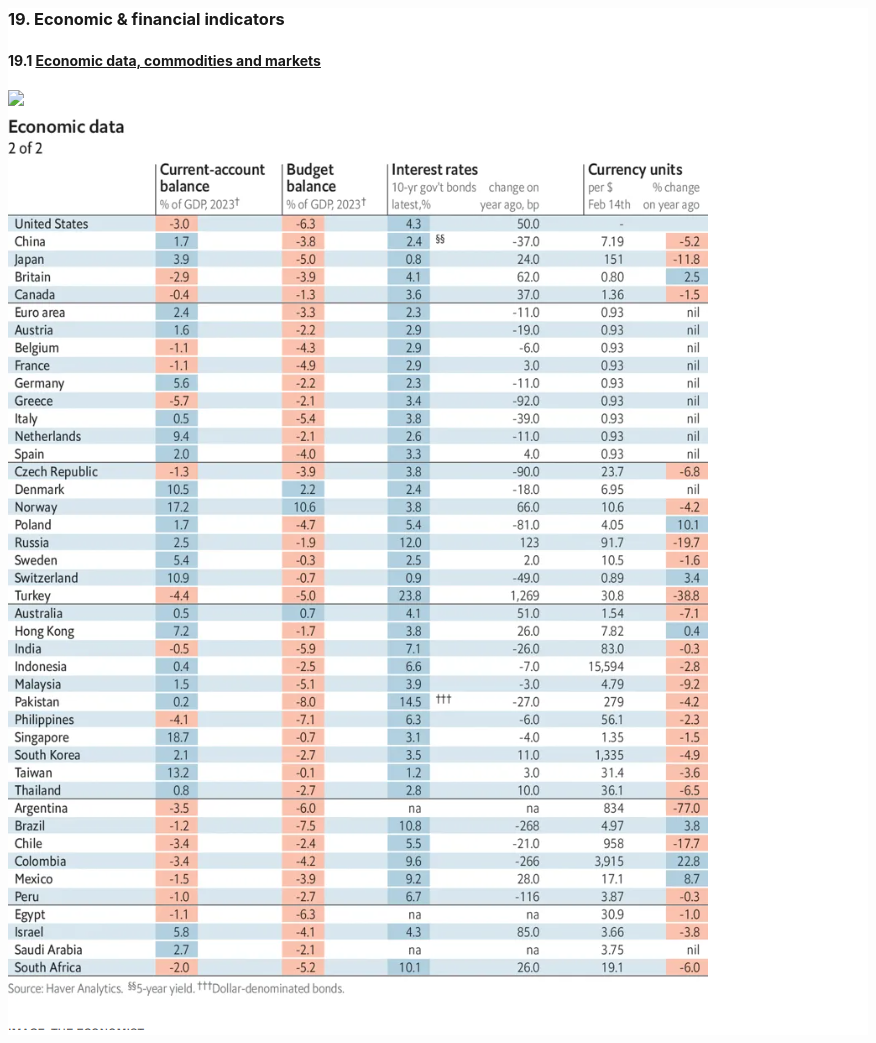 ### 19. Economic & financial indicators
#### 19.1 [Economic data, commodities and markets](https://www.economist.com/economic-and-financial-indicators/2024/02/15/economic-data-commodities-and-markets)
![](./images/_economic-and-financial-indicators_2024_02_15_economic-data-commodities-and-markets-1.png)  
![](./images/_economic-and-financial-indicators_2024_02_15_economic-data-commodities-and-markets-2.png)  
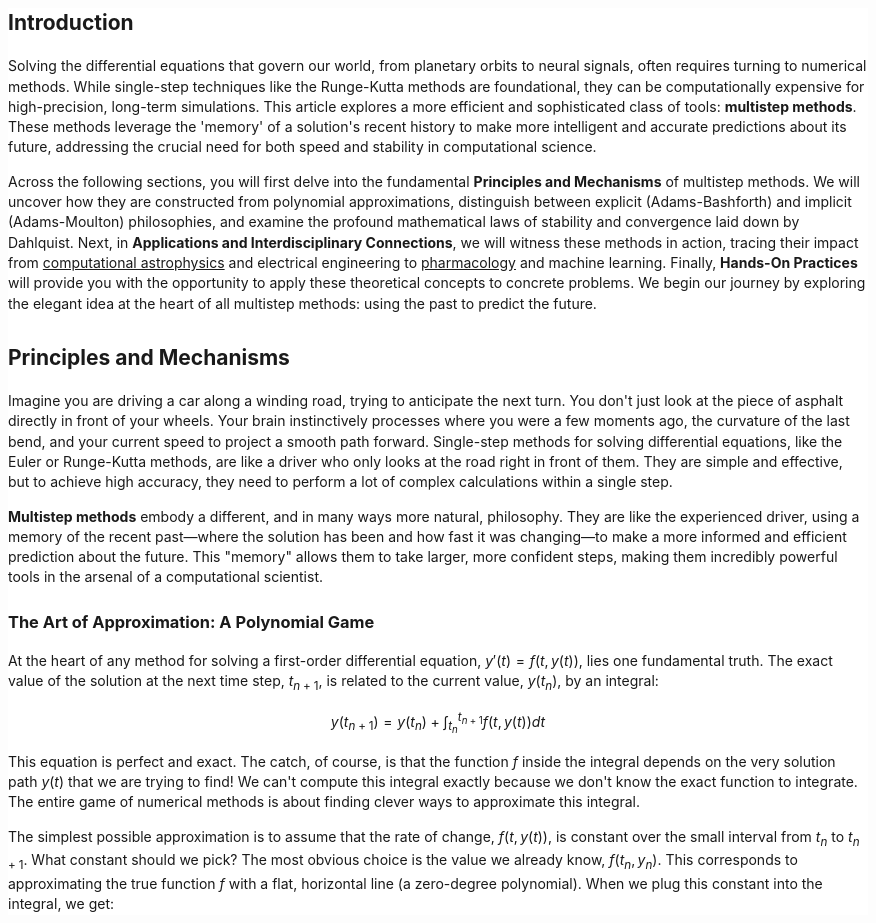 ## Introduction
Solving the differential equations that govern our world, from planetary orbits to neural signals, often requires turning to numerical methods. While single-step techniques like the Runge-Kutta methods are foundational, they can be computationally expensive for high-precision, long-term simulations. This article explores a more efficient and sophisticated class of tools: **multistep methods**. These methods leverage the 'memory' of a solution's recent history to make more intelligent and accurate predictions about its future, addressing the crucial need for both speed and stability in computational science.

Across the following sections, you will first delve into the fundamental **Principles and Mechanisms** of multistep methods. We will uncover how they are constructed from polynomial approximations, distinguish between explicit (Adams-Bashforth) and implicit (Adams-Moulton) philosophies, and examine the profound mathematical laws of stability and convergence laid down by Dahlquist. Next, in **Applications and Interdisciplinary Connections**, we will witness these methods in action, tracing their impact from [computational astrophysics](@article_id:145274) and electrical engineering to [pharmacology](@article_id:141917) and machine learning. Finally, **Hands-On Practices** will provide you with the opportunity to apply these theoretical concepts to concrete problems. We begin our journey by exploring the elegant idea at the heart of all multistep methods: using the past to predict the future.

## Principles and Mechanisms

Imagine you are driving a car along a winding road, trying to anticipate the next turn. You don't just look at the piece of asphalt directly in front of your wheels. Your brain instinctively processes where you were a few moments ago, the curvature of the last bend, and your current speed to project a smooth path forward. Single-step methods for solving differential equations, like the Euler or Runge-Kutta methods, are like a driver who only looks at the road right in front of them. They are simple and effective, but to achieve high accuracy, they need to perform a lot of complex calculations within a single step.

**Multistep methods** embody a different, and in many ways more natural, philosophy. They are like the experienced driver, using a memory of the recent past—where the solution has been and how fast it was changing—to make a more informed and efficient prediction about the future. This "memory" allows them to take larger, more confident steps, making them incredibly powerful tools in the arsenal of a computational scientist.

### The Art of Approximation: A Polynomial Game

At the heart of any method for solving a first-order differential equation, $y'(t) = f(t, y(t))$, lies one fundamental truth. The exact value of the solution at the next time step, $t_{n+1}$, is related to the current value, $y(t_n)$, by an integral:

$$y(t_{n+1}) = y(t_n) + \int_{t_n}^{t_{n+1}} f(t, y(t)) dt$$

This equation is perfect and exact. The catch, of course, is that the function $f$ inside the integral depends on the very solution path $y(t)$ that we are trying to find! We can't compute this integral exactly because we don't know the exact function to integrate. The entire game of numerical methods is about finding clever ways to approximate this integral.

The simplest possible approximation is to assume that the rate of change, $f(t, y(t))$, is constant over the small interval from $t_n$ to $t_{n+1}$. What constant should we pick? The most obvious choice is the value we already know, $f(t_n, y_n)$. This corresponds to approximating the true function $f$ with a flat, horizontal line (a zero-degree polynomial). When we plug this constant into the integral, we get:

• [PROBLEM STATEMENT]
Work out how many lines above contain "Principles"; write only the number.

• [ANSWER TO THIS EXERCISE]
2